Felix Simon, one of the authors of the study, told WIRED that his team’s commentary was not seeking to end the debate over possible harms of AI-generated photos, but was instead pushing back the claims about the technology triggering “a truth armageddon.”

Hany Farid, a professor at the UC Berkeley School of Information, feels that the generative AI has been slotted into the existing online disinformation ecosystem. He cited examples of people pointing to various pieces of digital evidence about who was behind the missile strike on the Al-Ahli Arab Hospital in Gaza, as well as images arriving from the battlefield, before “deciding upon” which ones were real and which ones were fake.

Farid’s team cross-checked the images of burned Jewish children posted on Israeli Prime Minister Benjamin Netanyahu’s X account. These pics were not AI-generated, but some of the detractors dismissed the photos, suspecting the ‘AI Involvement’.

“In the broader picture, in our ability to reason about a fast-moving highly impactful world, I think this conflict is worse than what we’ve seen in the past. And I think gen AI is part of that, but it is not exclusively generative AI. That’s too simplistic,” he noted.

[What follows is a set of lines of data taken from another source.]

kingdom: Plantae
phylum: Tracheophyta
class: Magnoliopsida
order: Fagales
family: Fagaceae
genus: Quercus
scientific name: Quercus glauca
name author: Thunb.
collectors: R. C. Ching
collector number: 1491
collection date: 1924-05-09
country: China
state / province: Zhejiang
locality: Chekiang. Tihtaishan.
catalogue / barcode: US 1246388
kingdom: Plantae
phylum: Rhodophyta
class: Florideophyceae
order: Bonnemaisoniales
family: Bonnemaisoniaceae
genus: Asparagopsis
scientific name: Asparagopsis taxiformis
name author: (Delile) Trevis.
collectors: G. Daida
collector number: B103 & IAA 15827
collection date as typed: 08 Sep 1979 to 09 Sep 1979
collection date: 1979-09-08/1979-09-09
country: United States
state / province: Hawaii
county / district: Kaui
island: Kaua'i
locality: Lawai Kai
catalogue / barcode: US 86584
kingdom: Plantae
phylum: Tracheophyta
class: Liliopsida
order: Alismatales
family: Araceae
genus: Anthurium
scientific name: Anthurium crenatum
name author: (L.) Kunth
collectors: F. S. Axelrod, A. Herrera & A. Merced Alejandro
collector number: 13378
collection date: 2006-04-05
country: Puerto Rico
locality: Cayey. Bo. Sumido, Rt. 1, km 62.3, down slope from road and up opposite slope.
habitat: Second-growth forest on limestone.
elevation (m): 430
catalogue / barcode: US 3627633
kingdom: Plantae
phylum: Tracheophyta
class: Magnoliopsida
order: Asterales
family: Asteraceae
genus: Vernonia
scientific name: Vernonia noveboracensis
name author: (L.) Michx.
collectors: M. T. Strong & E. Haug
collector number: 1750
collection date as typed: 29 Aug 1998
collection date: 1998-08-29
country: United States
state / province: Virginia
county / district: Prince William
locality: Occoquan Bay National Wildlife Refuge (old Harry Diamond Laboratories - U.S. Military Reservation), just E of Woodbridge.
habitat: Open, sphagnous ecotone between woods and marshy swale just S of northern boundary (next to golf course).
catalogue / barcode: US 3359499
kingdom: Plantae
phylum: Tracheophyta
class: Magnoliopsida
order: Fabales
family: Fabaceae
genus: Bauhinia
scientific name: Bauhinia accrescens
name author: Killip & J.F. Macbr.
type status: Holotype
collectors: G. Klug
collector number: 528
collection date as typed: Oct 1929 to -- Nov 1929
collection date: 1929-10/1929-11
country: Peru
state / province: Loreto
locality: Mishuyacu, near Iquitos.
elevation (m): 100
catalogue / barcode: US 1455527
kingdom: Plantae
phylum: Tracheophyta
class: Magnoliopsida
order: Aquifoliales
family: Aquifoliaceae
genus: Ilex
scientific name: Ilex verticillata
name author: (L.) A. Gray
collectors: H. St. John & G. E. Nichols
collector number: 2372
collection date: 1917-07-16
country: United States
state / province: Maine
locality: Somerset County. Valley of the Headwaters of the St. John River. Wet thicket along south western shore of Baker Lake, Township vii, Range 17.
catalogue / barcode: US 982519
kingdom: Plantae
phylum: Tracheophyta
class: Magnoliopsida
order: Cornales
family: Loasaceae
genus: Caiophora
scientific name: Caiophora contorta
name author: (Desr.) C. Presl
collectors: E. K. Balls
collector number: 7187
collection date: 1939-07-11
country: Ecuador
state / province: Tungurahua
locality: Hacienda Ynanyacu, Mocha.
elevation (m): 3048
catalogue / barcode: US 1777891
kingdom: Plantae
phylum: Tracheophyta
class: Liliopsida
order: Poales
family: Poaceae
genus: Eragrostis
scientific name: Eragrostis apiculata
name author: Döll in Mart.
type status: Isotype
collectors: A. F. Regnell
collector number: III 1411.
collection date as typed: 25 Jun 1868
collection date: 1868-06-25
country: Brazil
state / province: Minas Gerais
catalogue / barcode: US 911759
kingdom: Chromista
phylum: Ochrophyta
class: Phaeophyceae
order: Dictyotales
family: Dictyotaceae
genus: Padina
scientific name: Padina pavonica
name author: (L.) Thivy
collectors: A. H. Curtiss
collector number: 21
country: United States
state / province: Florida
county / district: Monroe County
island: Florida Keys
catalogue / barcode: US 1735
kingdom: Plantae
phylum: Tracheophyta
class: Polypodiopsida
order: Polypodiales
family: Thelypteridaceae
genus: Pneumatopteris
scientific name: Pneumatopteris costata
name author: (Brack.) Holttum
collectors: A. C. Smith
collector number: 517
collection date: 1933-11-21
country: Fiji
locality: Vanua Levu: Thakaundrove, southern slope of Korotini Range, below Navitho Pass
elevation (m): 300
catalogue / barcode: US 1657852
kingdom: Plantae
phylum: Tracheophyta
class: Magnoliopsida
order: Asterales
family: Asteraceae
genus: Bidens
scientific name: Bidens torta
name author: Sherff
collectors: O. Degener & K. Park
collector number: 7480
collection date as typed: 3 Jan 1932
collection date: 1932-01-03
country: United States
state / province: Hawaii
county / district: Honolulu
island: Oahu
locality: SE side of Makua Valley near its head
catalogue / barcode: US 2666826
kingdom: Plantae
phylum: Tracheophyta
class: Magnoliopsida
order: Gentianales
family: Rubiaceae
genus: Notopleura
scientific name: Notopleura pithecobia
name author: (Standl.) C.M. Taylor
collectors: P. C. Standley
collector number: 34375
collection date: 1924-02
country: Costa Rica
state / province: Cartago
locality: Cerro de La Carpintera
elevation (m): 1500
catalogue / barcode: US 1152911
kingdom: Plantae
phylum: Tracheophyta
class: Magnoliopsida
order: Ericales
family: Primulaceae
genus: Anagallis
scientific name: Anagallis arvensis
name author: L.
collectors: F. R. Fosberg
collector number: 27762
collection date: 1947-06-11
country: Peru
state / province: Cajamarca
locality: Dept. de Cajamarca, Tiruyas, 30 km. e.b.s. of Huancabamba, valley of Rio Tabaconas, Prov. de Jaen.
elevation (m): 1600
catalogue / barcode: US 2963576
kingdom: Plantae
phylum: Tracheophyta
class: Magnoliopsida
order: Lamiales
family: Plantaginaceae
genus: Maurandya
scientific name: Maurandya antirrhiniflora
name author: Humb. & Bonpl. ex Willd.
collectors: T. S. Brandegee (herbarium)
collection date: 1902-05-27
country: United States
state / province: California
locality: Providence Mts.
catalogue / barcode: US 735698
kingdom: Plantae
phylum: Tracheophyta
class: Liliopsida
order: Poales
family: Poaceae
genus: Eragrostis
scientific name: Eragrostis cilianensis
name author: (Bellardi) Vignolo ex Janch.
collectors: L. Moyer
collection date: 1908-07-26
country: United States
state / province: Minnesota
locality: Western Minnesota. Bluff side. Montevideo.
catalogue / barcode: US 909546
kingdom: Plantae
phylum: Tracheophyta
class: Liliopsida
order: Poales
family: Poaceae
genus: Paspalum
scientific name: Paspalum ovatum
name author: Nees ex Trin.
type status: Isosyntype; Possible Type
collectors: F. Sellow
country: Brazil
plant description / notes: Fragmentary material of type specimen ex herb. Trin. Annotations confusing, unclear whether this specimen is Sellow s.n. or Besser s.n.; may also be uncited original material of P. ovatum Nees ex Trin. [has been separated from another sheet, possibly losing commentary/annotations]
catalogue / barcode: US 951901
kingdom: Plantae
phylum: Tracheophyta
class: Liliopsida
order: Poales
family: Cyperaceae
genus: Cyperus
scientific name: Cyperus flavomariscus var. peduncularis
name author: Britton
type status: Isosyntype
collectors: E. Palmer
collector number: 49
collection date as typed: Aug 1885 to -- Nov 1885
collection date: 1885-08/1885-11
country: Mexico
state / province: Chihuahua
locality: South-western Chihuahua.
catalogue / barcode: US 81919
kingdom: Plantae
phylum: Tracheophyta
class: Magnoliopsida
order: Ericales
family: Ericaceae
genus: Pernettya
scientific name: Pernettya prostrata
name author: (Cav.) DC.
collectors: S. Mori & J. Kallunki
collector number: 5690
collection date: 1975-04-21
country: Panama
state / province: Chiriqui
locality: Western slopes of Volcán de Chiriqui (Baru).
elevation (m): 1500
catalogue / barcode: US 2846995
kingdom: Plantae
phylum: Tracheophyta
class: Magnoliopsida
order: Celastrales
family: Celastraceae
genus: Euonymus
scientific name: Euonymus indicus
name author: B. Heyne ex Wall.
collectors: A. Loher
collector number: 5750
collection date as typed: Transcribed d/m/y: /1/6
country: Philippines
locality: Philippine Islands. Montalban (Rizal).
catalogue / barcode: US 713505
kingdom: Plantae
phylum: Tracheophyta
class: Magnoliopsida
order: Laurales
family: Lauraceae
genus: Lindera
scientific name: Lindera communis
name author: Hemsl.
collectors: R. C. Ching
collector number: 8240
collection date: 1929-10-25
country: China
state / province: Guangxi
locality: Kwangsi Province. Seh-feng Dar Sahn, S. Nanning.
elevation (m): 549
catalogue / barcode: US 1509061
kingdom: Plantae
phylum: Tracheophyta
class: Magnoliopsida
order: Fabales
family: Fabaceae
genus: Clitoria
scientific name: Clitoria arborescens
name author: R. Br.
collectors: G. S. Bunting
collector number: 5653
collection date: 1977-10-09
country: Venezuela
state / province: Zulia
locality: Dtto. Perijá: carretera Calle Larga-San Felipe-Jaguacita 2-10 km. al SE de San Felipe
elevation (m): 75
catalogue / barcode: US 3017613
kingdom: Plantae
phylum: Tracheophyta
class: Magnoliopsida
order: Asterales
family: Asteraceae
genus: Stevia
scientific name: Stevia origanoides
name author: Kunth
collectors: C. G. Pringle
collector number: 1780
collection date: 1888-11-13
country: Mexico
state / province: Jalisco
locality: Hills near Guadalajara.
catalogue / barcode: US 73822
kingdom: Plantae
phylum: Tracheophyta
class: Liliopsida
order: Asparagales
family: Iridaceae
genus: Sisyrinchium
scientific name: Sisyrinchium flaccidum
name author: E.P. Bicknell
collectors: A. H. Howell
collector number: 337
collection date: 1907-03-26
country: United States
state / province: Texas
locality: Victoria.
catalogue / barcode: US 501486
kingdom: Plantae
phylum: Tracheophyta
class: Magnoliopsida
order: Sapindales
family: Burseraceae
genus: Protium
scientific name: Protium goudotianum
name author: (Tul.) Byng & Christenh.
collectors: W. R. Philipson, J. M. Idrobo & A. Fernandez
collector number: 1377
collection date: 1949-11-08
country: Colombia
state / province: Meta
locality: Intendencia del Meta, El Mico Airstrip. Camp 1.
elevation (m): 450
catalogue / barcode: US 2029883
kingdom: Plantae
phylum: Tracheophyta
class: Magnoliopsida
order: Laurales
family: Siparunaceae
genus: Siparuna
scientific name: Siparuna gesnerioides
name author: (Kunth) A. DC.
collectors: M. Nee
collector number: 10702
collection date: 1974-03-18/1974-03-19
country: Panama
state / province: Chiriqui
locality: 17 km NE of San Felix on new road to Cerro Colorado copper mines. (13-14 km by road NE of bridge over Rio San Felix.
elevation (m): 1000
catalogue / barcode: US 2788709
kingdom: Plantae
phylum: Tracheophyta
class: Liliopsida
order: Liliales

The conflict between Israel and Hamas has seen the use of generative AI blur the lines between reality and fiction, posing a significant challenge to media credibility and digital policing. The widespread use of AI-generated images depicting the Gaza conflict has made it tough to authenticate the accuracy of the information being circulated. Platforms like Adobe are inadvertently hosting and selling these misleading images, making it even harder to verify the truth. The situation not only exposes the vulnerability of current content authentication measures but also raises concerns about the potential impact on public perception, especially in the context of national elections. As experts continue to grapple with identifying AI-generated content, the Gaza conflict has become a testing ground for the unsettling combination of technology and misinformation.